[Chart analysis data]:
▼
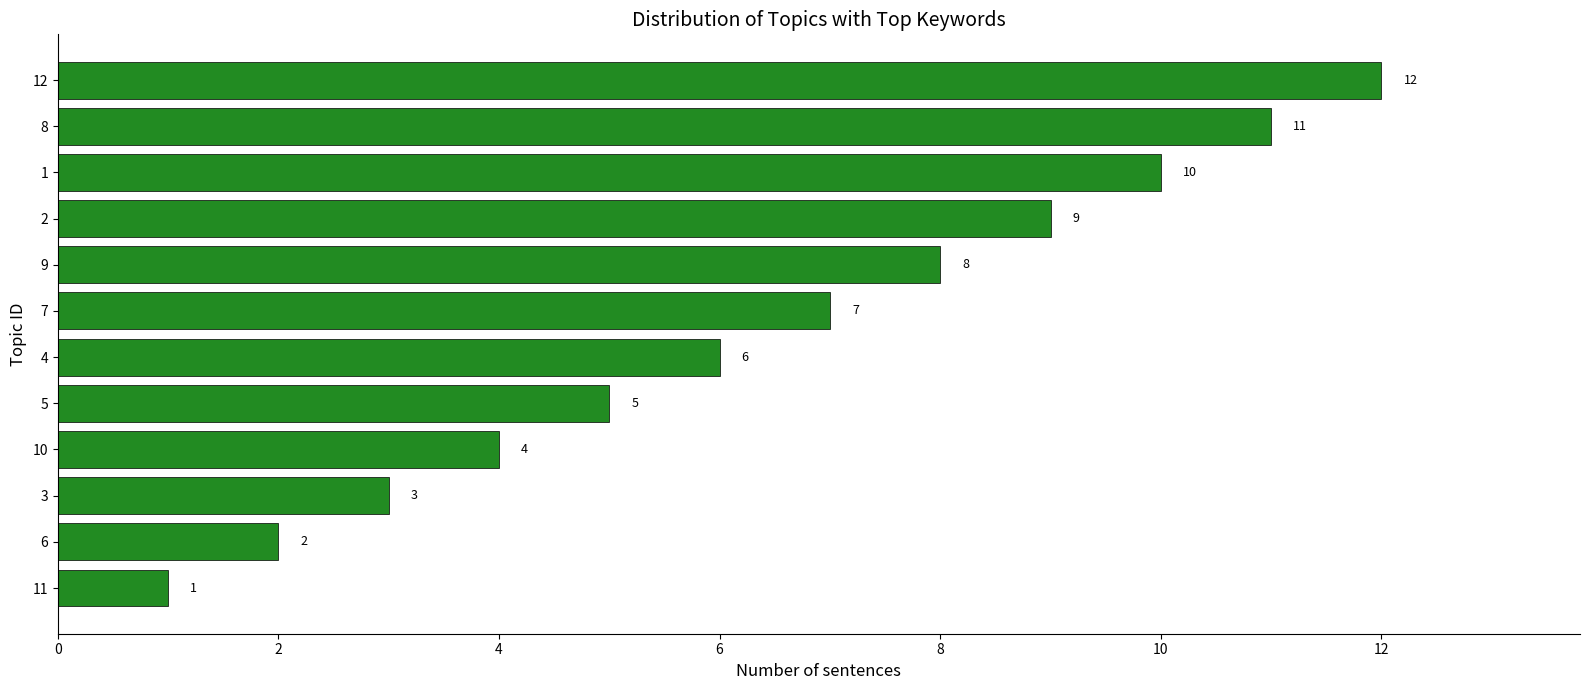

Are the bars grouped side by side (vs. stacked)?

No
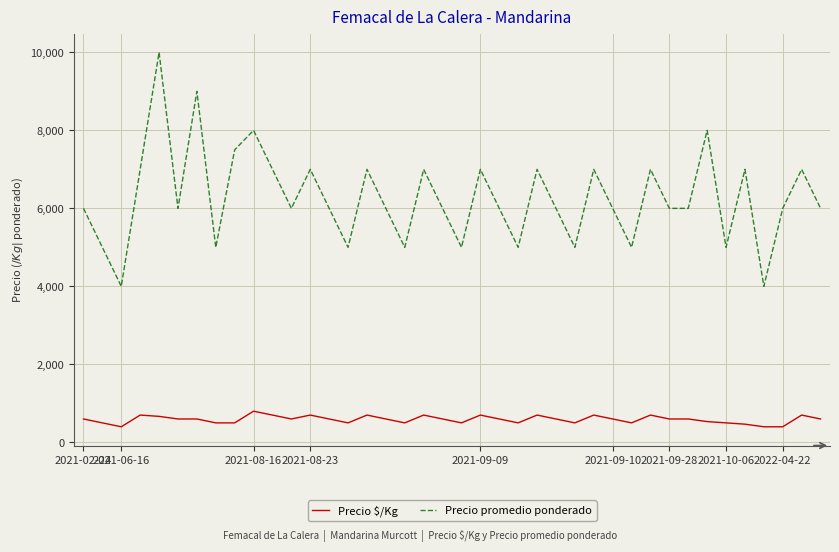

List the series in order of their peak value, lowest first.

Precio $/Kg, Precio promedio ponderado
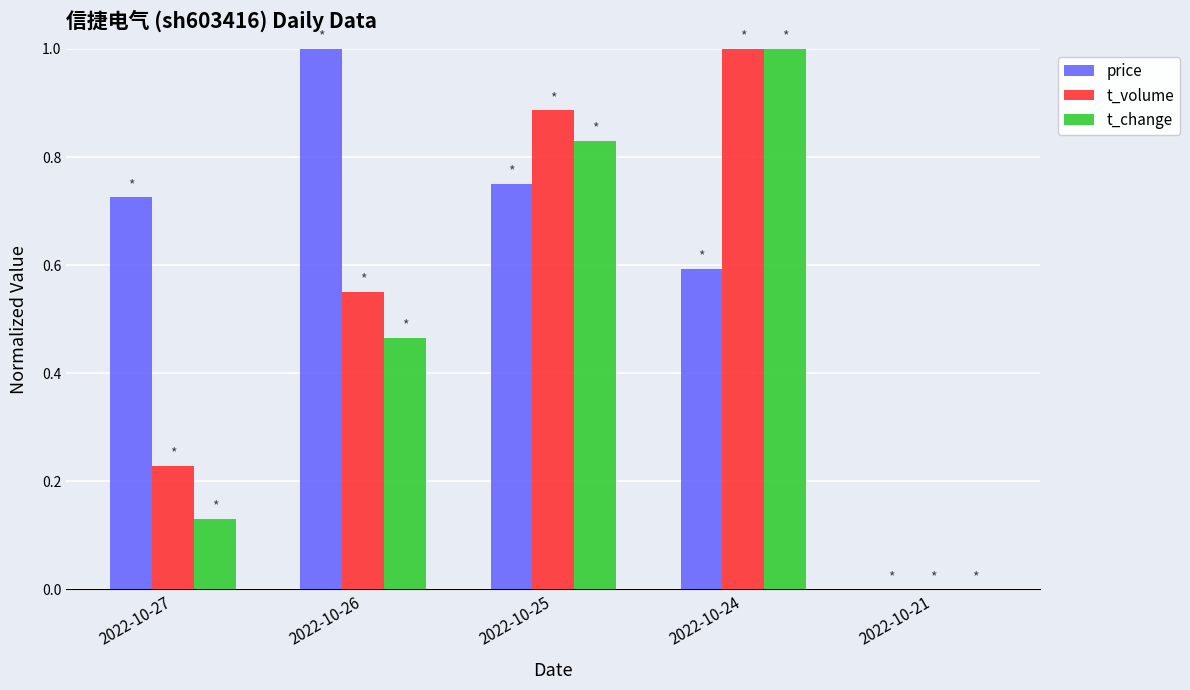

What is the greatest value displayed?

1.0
▲
[Work task]:
Duplicate the lines above word for word, leaving out the pictures.

[Output below]:
Are the bars grouped side by side (vs. stacked)?

No

List the series in order of their peak value, lowest first.

Precio $/Kg, Precio promedio ponderado

What is the greatest value displayed?

1.0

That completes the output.